How does one cope with the fact that the person you've loved, the person you've bent over backwards to help, the partner you tried to give the world to turns into someone you don't want to know?

And now, instead of planning that 10 year anniversary party; inviting friends and family to come celebrate with us; I'm trying to build a new life for myself. Only I can't do that because the ex won't negotiate a reasonable settlement, and seems to think that he doesn't need to pay his bills.

I know damn well that he's hoping I'm too sick to deal with this anymore and sign off on his ludicrous offer, or that the case will get decided without me because I can't get to MD for the hearing, or that I'll appear but be unable to represent myself since I have memory loss. Taking advantage of the fact that I'm sick to avoid paying for your bills? Sorry, but that's wrong.

I seem to remember you doing something incredibly stupid back in the day (at Trax), and me bailing you out. That incident was over a few hundered dollars someone owed you - so tell me, how is what you're doing now acceptable?
asleep at mal 9/09

In other news...

Dancing is good; exercise is hard; energy is better than it was but I'm still wiped after one or two tasks most days (yesterday it was the grocery store and cleaning out the fridge as the pork chops leaked).

I'm making progress? on figuring out how to work around the numb hands/arms - having T home in the afternoons helps, as he will help me handle hot pots/pans, cut veggies, etc; and generally be here to catch me if I fall.
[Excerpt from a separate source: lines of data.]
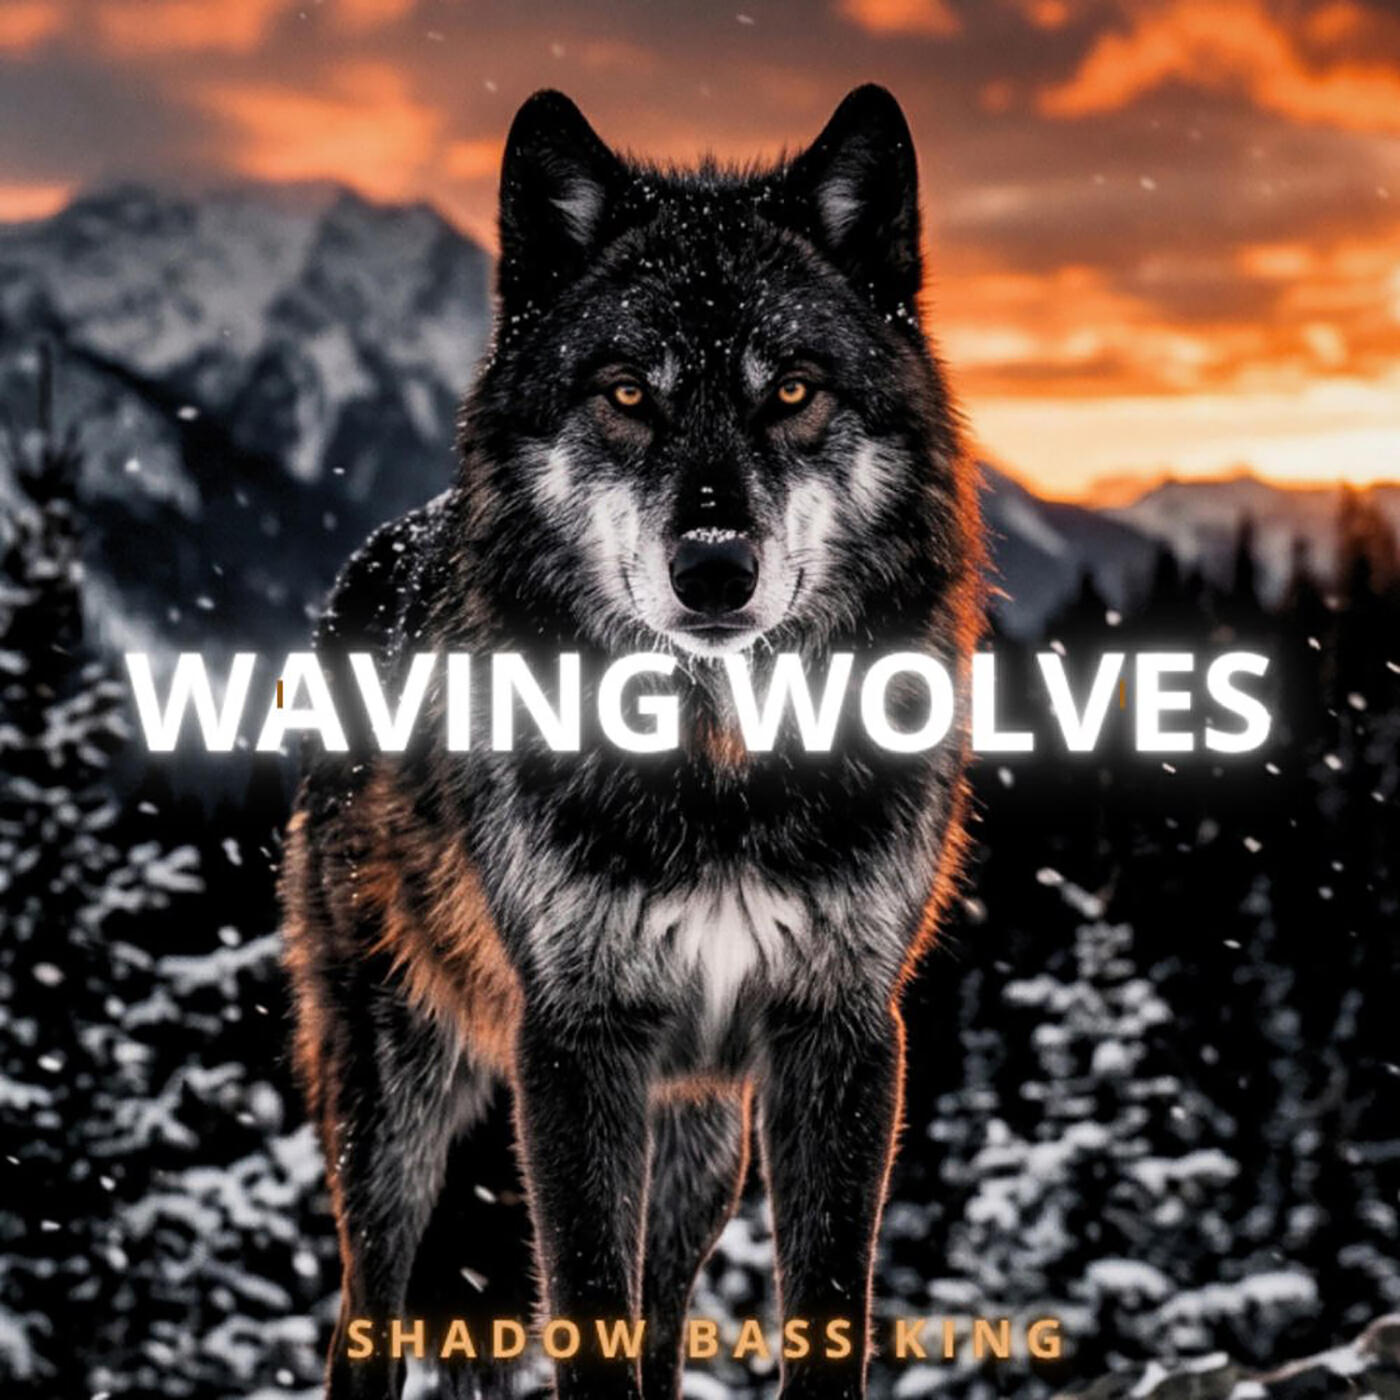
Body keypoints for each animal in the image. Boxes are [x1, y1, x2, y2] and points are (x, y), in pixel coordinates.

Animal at [281, 84, 983, 1400]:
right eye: (625, 393)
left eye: (790, 390)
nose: (713, 568)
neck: (717, 775)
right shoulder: (575, 1044)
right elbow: (585, 1317)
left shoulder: (841, 1033)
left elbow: (817, 1312)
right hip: (397, 1103)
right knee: (366, 1313)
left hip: (698, 1136)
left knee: (658, 1318)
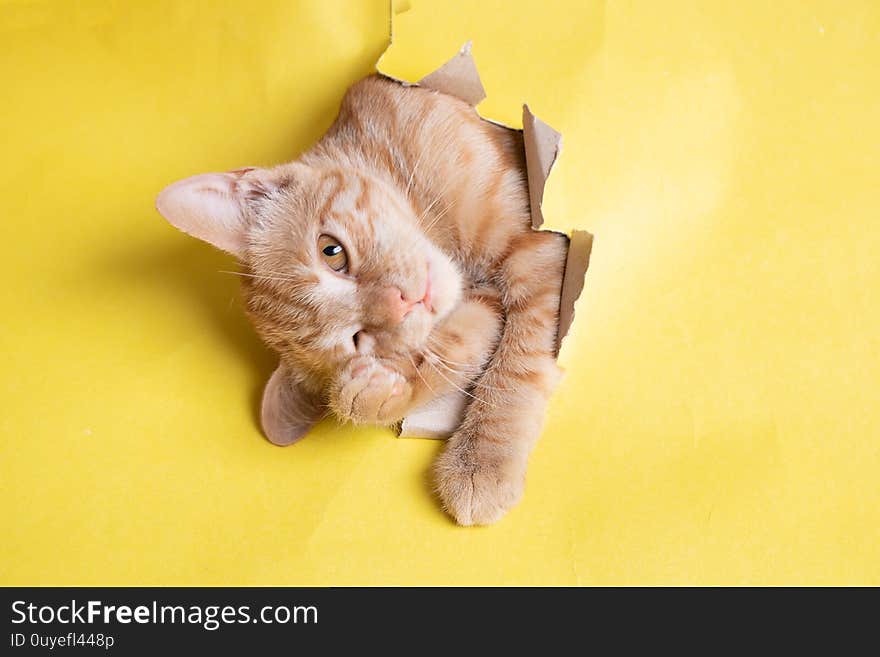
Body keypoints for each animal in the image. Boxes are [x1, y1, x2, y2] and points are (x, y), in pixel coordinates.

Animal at [155, 73, 568, 524]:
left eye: (331, 252)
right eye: (359, 340)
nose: (404, 300)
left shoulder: (538, 251)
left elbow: (519, 363)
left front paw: (485, 460)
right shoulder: (483, 304)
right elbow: (462, 347)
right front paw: (373, 395)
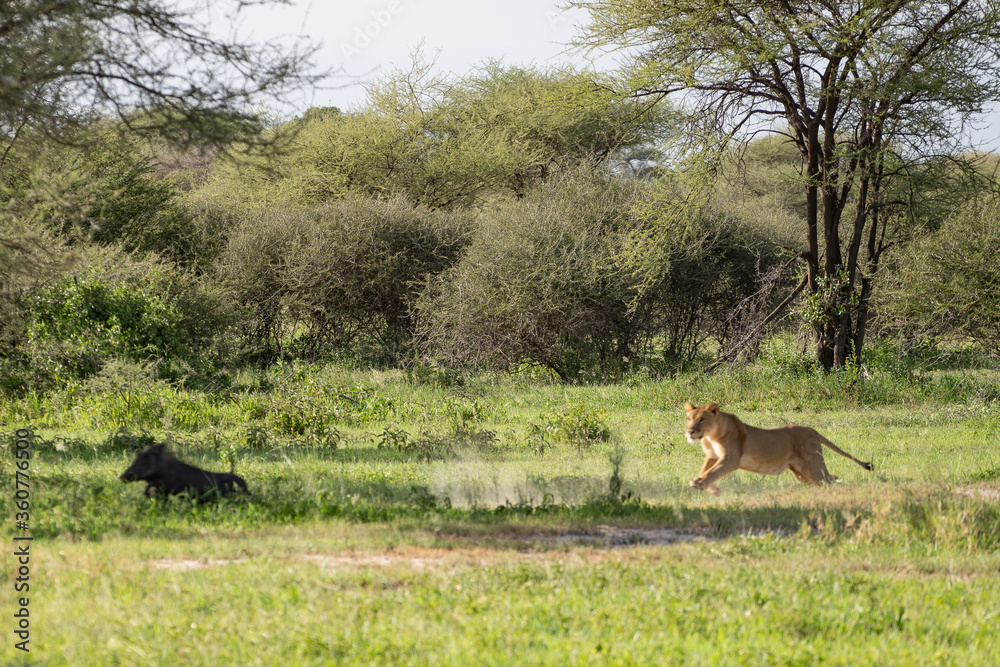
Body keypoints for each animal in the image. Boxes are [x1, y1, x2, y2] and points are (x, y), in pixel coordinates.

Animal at [683, 402, 873, 495]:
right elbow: (706, 470)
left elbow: (712, 472)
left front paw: (700, 483)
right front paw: (710, 488)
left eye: (701, 419)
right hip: (800, 473)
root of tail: (812, 430)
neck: (710, 437)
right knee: (828, 479)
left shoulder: (730, 459)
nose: (690, 431)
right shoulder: (712, 457)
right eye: (689, 418)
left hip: (812, 467)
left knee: (829, 479)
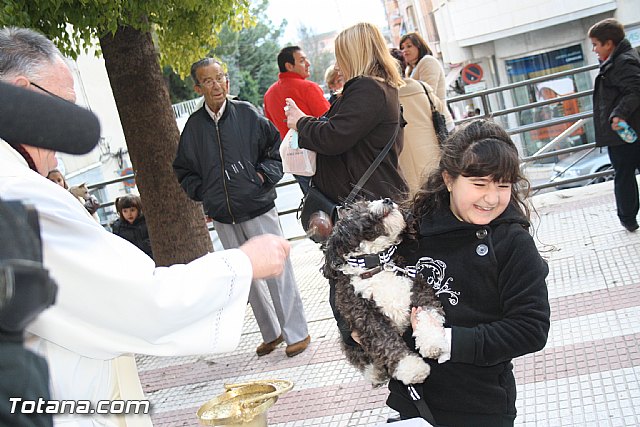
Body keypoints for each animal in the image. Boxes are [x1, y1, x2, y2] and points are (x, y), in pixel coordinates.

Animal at [324, 199, 444, 386]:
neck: (377, 266)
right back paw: (375, 373)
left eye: (367, 201)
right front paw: (411, 368)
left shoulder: (418, 289)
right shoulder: (366, 317)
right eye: (359, 208)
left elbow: (427, 314)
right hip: (348, 339)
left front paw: (433, 342)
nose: (387, 200)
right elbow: (386, 342)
I'm still intermittently dizzy and the ringing in my ears hasn't cleared yet, but that is likely the candidia (in my throat/esophagus, and I think backed up into my ears as well) and/or the meds to treat it - fluconazole sucks, vfend not as bad but also not as affective. On the bright side, the vertigo is not as bad as it was when I was on anti-biotics.

Tomorrow we go to the left coast orphans thanksgiving - too much food, many friends, catching up with people I don't get to see enough of. I'm making Greek salad and a spinach salad as my dinner contributions.

And tonight dreadeddragon and A will be over for haircuts, coloring of A's hair and dinner which will be delicious. Chicken stuffed with herbed cheese and cooked in vodka sauce plus a side of green beans.

The weekend ahead should be fun too; I haven't made it to Bunker very often lately (too out of it to deal with the crowds or the repeated climbing of stairs) but we plan on going this week if possible as Aesthetic Perfection is playing. Saturday is Ruin's Second anniversary (at the same space as Mal, more gothy so less dancing though) which is a maybe as well depending on how I feel.

Sunday is Malediction which is a must for me - that's the space that feels like the best fit, and the club where I'm most comfortable even when I'm not with it or up to dancing. For those of you on the right coast, Mal is a mid-sized club, probably about 1.5 times the dance/bar space as Electroshock, but with an added huge rooftop patio for cooling off and chatting.

And the new skirt from slyxx was a huge hit last Sunday; I will post pictures when they are available. First time in months that I felt really good about how I looked, and the compliments were nice too.

And now, back to sleep for a while as my second dose of sleep meds have hit and I woke up way too early. Since T has off today and tomorrow I'm going to go curl up with him for a few more hours.